While the team will talk with health experts and policymakers as well, their primary focus will be speaking to front-line doctors, nurses, and patients about their experiences. They’ll try to learn what health care is really like in these countries, and what challenges the systems face.

“We have lots and lots of data that tells us about the performance of the health system in each of these countries,” said Jha. “But beyond the numbers, we need the stories.”

He wants to know, for example, “What’s it like to have cystic fibrosis in a single-payer system like the United Kingdom, compared to a country like the Netherlands, which has a big role for private health insurance? What’s it like to have heart failure in Germany versus having heart failure in the United States?” For each country, Jha says the team will ask questions such as whether patients face the kinds of limits to access that are often ascribed to those systems. They will probe what kinds of procedures, tests, or expensive therapies are hard to get and how those systems manage these challenges. Jha plans to pay particular attention to the role that social services play in each country to help keep people healthy. And he and his colleagues will engage with patients to assess how often they feel treated with dignity and respect in their interactions with the health system.

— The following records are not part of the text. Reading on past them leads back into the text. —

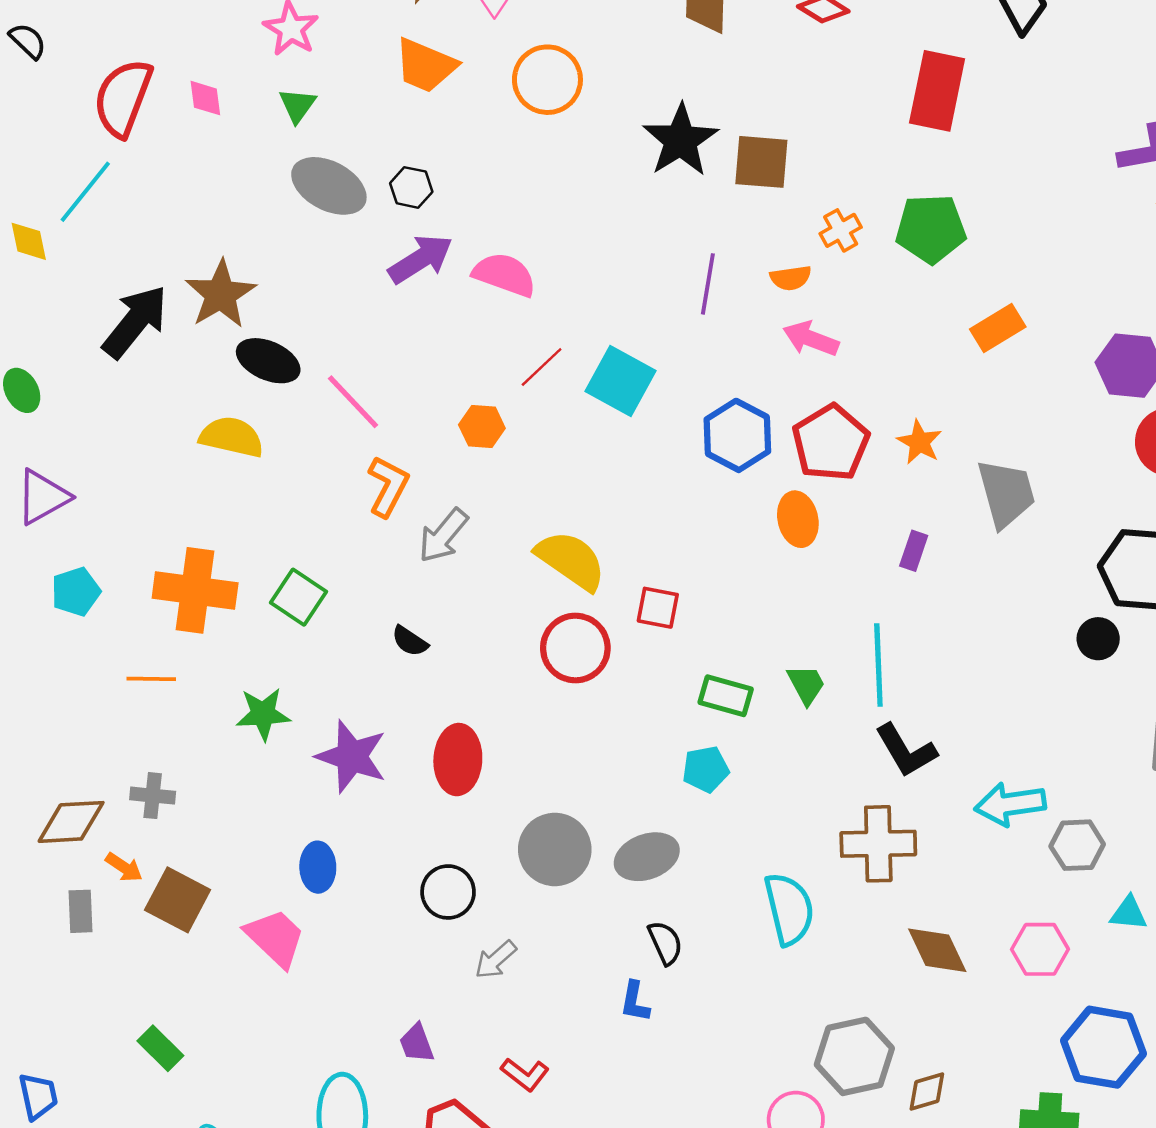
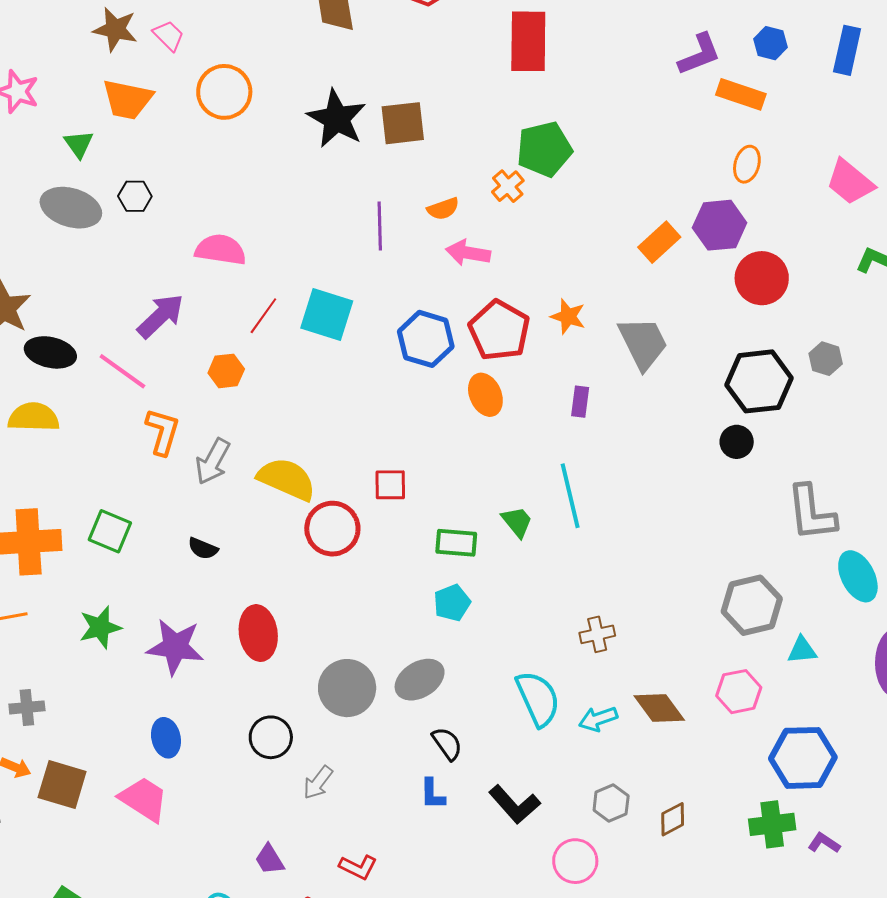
green triangle: (297, 105) -> (79, 144), moved
orange cross: (841, 230) -> (508, 186), moved
purple arrow: (421, 259) -> (161, 316), moved
orange rectangle: (998, 328) -> (659, 242), moved
yellow semicircle: (571, 560) -> (287, 479), moved
black L-shape: (906, 750) -> (514, 804), moved
cyan arrow: (1010, 804) -> (598, 719), moved, size x0.7
brown cross: (878, 844) -> (597, 634), size x0.6
gray hexagon: (1077, 845) -> (752, 605), size x1.4
gray hexagon: (854, 1056) -> (611, 803), size x0.6

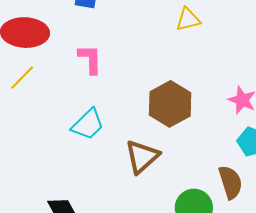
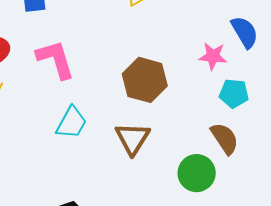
pink L-shape: (90, 59) -> (56, 59), size x1.4

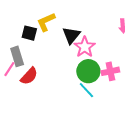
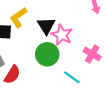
green circle: (88, 71) -> (47, 54), moved
pink cross: (110, 71) -> (92, 54), turned -36

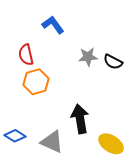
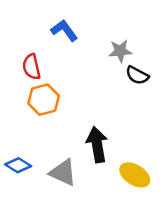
gray star: (88, 57) -> (120, 51), moved

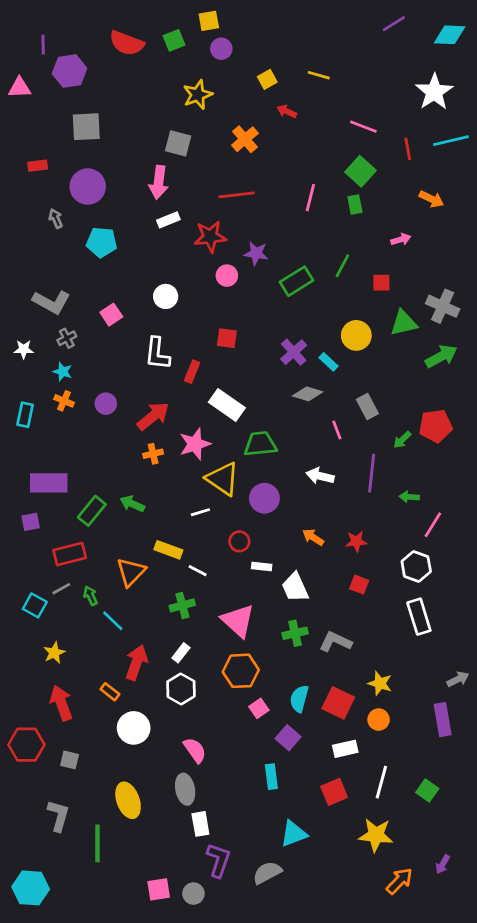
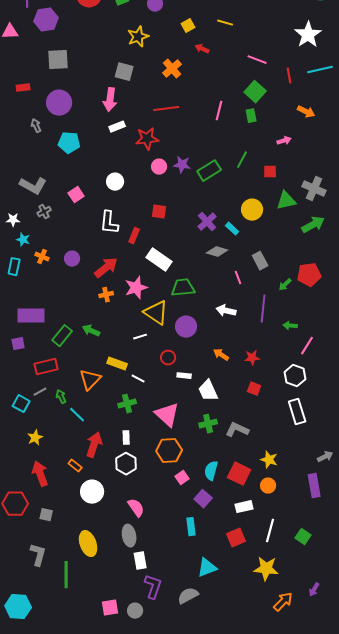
purple star: (256, 253) -> (182, 165), moved
cyan star: (63, 372) -> (23, 240), moved
white rectangle: (181, 653) -> (126, 438), turned -40

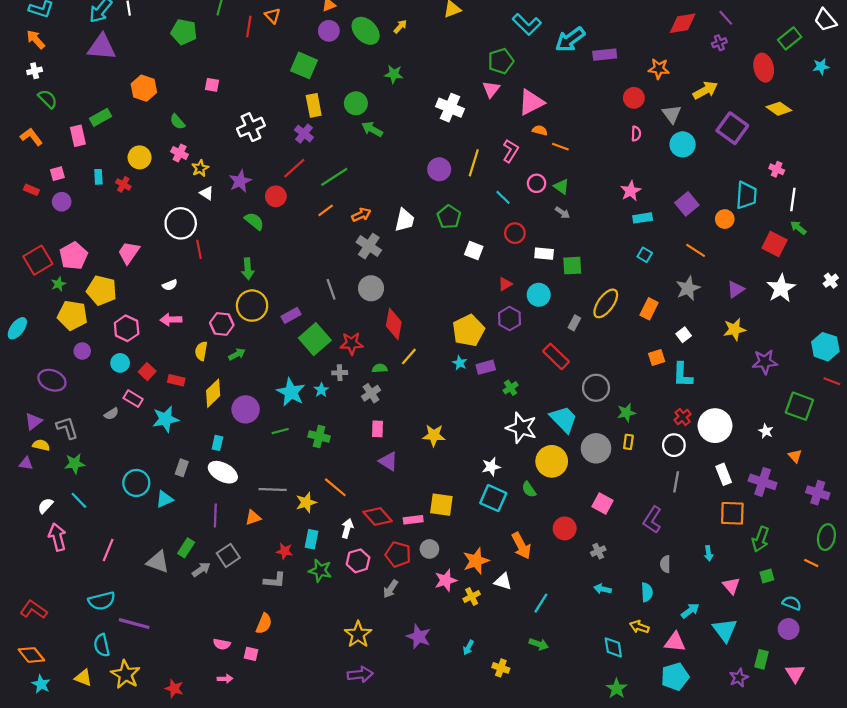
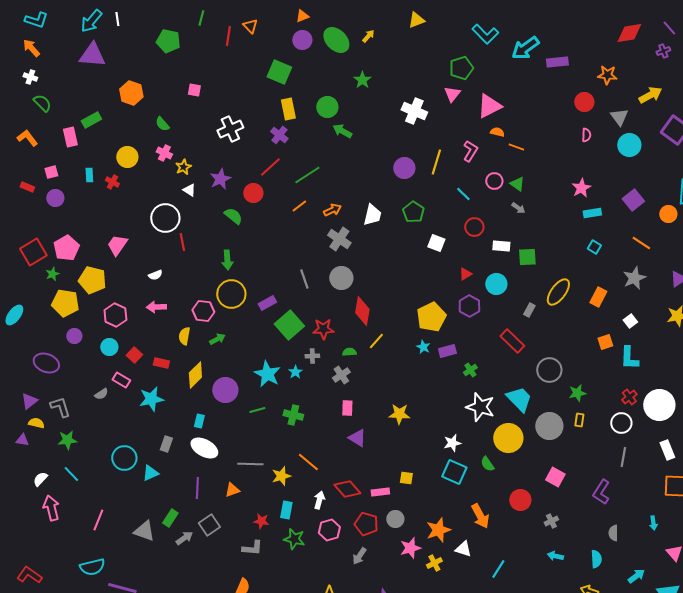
white cross: (35, 71) -> (30, 77), turned 32
green star: (394, 74) -> (362, 80), turned 30
yellow square: (441, 505) -> (406, 478), size x0.6

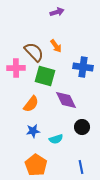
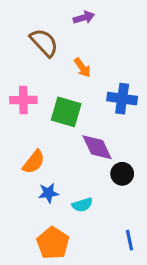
brown semicircle: (34, 52) -> (44, 43), moved
orange semicircle: (31, 104) -> (34, 162), moved
black circle: (82, 127) -> (122, 174), moved
blue line: (81, 167) -> (130, 240), moved

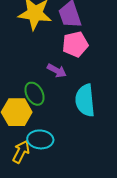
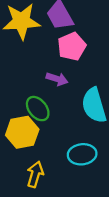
cyan ellipse: (40, 139) -> (82, 154), moved

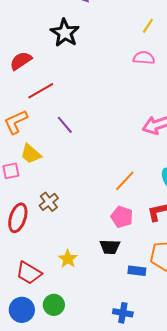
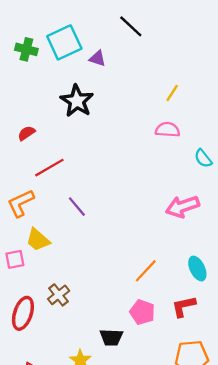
red semicircle: (21, 61) -> (26, 133), size x0.7
black trapezoid: (110, 247) -> (111, 337), moved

Jha is particularly interested in how different health systems handle patients with substantial health care needs, such as older patients dealing with multiple chronic diseases. “These patients are common in all these health systems, and they represent the most common reasons people get hospitalized,” Jha said. “They need a variety of different services, such as acute hospital care, specialists, primary care, and social services, and they need care over time. I want to see what works for these patients and what doesn’t.”

Jha and his colleagues plan to speak with health care providers both in major academic medical centers and in community hospitals and clinics, and with patients from all walks of life—from varying socioeconomic backgrounds, a wide range of professions, and from urban and rural areas.

The Choices in Health team will share information about the project through blogs, podcasts, videos, articles in medical journals, public talks, and social media.

Jha hopes the information gathered during the project will help generate more thoughtful conversation about health care in the U.S. by making clearer what sort of tradeoffs may be necessary to provide quality health care for all at reasonable costs.

“For example, maybe our government will decide that there are certain expensive therapies that will not be covered by Medicare and will have to be paid for out of pocket,” he said. “That means the poor won’t get those therapies, but the rich will. Is that a choice we want to make? I don’t know—but we should have an open and honest conversation about it.”